Google Books Ngram datasets - abraham
http://ngrams.googlelabs.com/datasets

======
moultano
Here's some fun I had with the viewer:
[http://moultano.blogspot.com/2010/12/history-through-
google-...](http://moultano.blogspot.com/2010/12/history-through-google-books-
ngrams.html)

I've always kind of scoffed when people complain that a history teacher didn't
make what they were learning "relevant" or "relatable" but after playing with
this for the first time I understand the benefits. At this point in my life,
making something "relatable" means expressing it in terms of term frequency
statistics and graphs, so this totally blew me away. I was obsessed with it to
the point of mania for the first 24 hours. I believe in history now. :)

------
Smerity
This is hugely exciting news. I previously used Google's Web1T corpus in NLP
experiments and the restrictive license limited a number of potential uses.

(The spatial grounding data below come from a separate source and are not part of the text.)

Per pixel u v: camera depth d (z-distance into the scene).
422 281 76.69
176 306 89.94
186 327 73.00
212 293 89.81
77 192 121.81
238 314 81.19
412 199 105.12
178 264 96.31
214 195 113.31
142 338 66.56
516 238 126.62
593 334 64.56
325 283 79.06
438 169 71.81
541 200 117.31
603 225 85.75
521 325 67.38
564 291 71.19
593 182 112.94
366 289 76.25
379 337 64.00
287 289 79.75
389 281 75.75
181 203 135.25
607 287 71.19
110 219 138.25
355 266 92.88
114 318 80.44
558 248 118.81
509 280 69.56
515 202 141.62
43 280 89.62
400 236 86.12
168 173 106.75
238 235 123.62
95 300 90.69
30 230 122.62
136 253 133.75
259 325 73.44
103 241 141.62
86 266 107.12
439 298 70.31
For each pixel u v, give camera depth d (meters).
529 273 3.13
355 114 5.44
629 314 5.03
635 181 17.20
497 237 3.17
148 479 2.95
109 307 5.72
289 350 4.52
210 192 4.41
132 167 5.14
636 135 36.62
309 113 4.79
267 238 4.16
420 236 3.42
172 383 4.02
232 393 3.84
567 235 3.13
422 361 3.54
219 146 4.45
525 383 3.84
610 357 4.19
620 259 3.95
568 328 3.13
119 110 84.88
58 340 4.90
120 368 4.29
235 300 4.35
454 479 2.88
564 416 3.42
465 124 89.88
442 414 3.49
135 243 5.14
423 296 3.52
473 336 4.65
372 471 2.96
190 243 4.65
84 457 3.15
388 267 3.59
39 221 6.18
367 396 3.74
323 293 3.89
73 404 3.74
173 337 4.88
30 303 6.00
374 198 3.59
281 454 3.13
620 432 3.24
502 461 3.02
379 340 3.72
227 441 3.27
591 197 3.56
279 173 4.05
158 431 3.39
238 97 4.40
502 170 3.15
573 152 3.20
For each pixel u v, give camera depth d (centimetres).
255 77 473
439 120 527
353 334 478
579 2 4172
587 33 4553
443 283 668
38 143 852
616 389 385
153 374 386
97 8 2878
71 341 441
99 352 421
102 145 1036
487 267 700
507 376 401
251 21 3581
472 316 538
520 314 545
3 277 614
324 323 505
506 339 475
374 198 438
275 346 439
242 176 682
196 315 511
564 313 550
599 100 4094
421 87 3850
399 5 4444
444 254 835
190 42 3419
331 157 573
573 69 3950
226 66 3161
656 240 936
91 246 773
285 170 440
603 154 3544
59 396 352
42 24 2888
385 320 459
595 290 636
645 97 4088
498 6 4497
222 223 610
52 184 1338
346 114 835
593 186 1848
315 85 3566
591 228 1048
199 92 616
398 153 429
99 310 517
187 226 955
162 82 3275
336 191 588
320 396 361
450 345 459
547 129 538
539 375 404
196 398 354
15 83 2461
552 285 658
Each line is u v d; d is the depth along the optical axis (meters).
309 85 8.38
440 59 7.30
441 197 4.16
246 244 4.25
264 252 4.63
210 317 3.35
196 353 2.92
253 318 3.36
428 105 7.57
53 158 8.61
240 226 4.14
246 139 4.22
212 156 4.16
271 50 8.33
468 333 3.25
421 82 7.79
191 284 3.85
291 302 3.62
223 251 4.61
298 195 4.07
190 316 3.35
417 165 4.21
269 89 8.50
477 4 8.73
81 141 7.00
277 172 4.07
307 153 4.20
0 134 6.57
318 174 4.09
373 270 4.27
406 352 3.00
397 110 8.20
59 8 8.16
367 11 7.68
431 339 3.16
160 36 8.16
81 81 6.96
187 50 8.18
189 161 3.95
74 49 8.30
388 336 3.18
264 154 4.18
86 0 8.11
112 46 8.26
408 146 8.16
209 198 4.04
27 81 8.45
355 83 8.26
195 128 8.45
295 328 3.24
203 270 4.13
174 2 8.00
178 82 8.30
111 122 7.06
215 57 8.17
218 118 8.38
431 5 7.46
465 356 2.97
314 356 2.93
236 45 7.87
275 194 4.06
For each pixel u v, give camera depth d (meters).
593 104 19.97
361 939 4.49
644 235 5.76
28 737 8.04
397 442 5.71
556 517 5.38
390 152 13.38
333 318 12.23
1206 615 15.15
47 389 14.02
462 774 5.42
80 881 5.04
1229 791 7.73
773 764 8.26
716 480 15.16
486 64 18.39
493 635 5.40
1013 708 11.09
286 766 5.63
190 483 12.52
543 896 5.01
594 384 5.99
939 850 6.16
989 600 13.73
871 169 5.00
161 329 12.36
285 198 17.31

This new corpus has a temporal aspect (as it keeps the track of a word's usage
over a given publication year) and is additionally under the Creative Commons
license. I'd love to see this become the basis of a large scale database
benchmark / competition or open source linguistic application.

------
kristopher
Lots of interesting treasures hidden in this dataset. For example, here is
Benford's Law:

[http://ngrams.googlelabs.com/graph?content=1,2,3,4,5,6,7,8,9...](http://ngrams.googlelabs.com/graph?content=1,2,3,4,5,6,7,8,9&year_start=1800&year_end=2008&corpus=0&smoothing=1)

------
kraemate
For anyone in NLP (Natural Language Processing), this is a goldmine.